Città del Vaticano (AsiaNews) – Il presidente dei vescovi italiani, mons. Angelo Bagnasco, fatto oggetto di pesanti minacce, ha ricevuto il sostegno del papa e della Chiesa italiana, che lo esortano a non farsi intimidire. Ieri mattina ha ricevuto prima una telefonata personale di solidarietà da parte di Benedetto XVI, poi un telegramma ufficiale. Nel messaggio scritto a nome del papa dal segretario di stato vaticano card. Tarcisio Bertone, il pontefice esorta anche l’arcivescovo a ''continuare ad operare per il bene comune, difendendo e promuovendo quei valori umani e religiosi, senza i quali non e' possibile costruire vere, libere e stabili democrazie''. Il papa si dice anche ''profondamente addolorato e colpito'' per i ''gravi e deprecabili episodi che turbano la serena convivenza della comunità ecclesiale e civile''.

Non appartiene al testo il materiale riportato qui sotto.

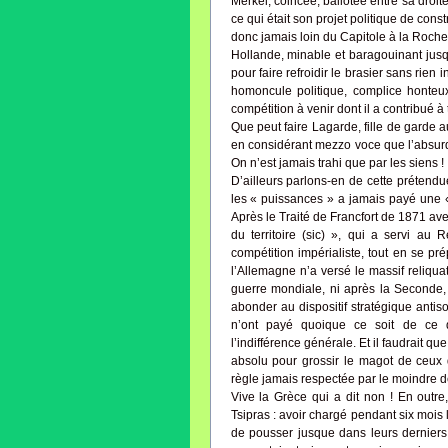
Merkel, coincée, ballotée entre sa droi
ce qui était son projet politique de con
donc jamais loin du Capitole à la Roche
Hollande, minable et baragouinant jusq
pour faire refroidir le brasier sans rien
homoncule politique, complice honteux
compétition à venir dont il a contribué à t
Que peut faire Lagarde, fille de garde a
en considérant mezzo voce que l’absurd
On n’est jamais trahi que par les siens !
D’ailleurs parlons-en de cette prétendue
les « puissances » a jamais payé une « 
Après le Traité de Francfort de 1871 avec 
du territoire (sic) », qui a servi au
compétition impérialiste, tout en se 
l’Allemagne n’a versé le massif reliqu
guerre mondiale, ni après la Seconde
abonder au dispositif stratégique antiso
n’ont payé quoique ce soit de ce q
l’indifférence générale. Et il faudrait q
absolu pour grossir le magot de ceux 
règle jamais respectée par le moindre d
Vive la Grèce qui a dit non ! En outre
Tsipras : avoir chargé pendant six mois 
de pousser jusque dans leurs derniers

Mons. Bagnasco, arcivescovo di Genova, è da tempo preso di mira con pressioni e minacce. All’inizio di aprile era stato messo sotto scorta, dopo che sul portale della cattedrale della sua città e in diverse città italiane sono apparse scritte contro di lui. Giorni fa egli ha pure ricevuto una busta contenente una pallottola e una sua foto segnata da un mirino.
L’ostilità verso rappresentanti della Chiesa italiana è cresciuta dopo che i vescovi hanno dichiarato la loro opposizione a un progetto di legge che legalizza le unioni di fatto, anche fra omosessuali. Secondo i vescovi il progetto di legge (detto “sui Dico”) svilisce il valore naturale e spirituale della famiglia come rapporto fra uomo e donna e mina la stabilità della società. Per questo la Chiesa italiana ha programmato per il 12 maggio un raduno nazionale chiamato “Family Day”, a sostegno della famiglia naturale.
Solidarietà a mons. Bagnasco è anche giunta da diverse sezioni del mondo politico italiano. Nella scorsa settimana, alcuni politici italiani di estrema sinistra al Parlamento europeo avevano cercato di accusare il prelato e la Chiesa di “omofobia”.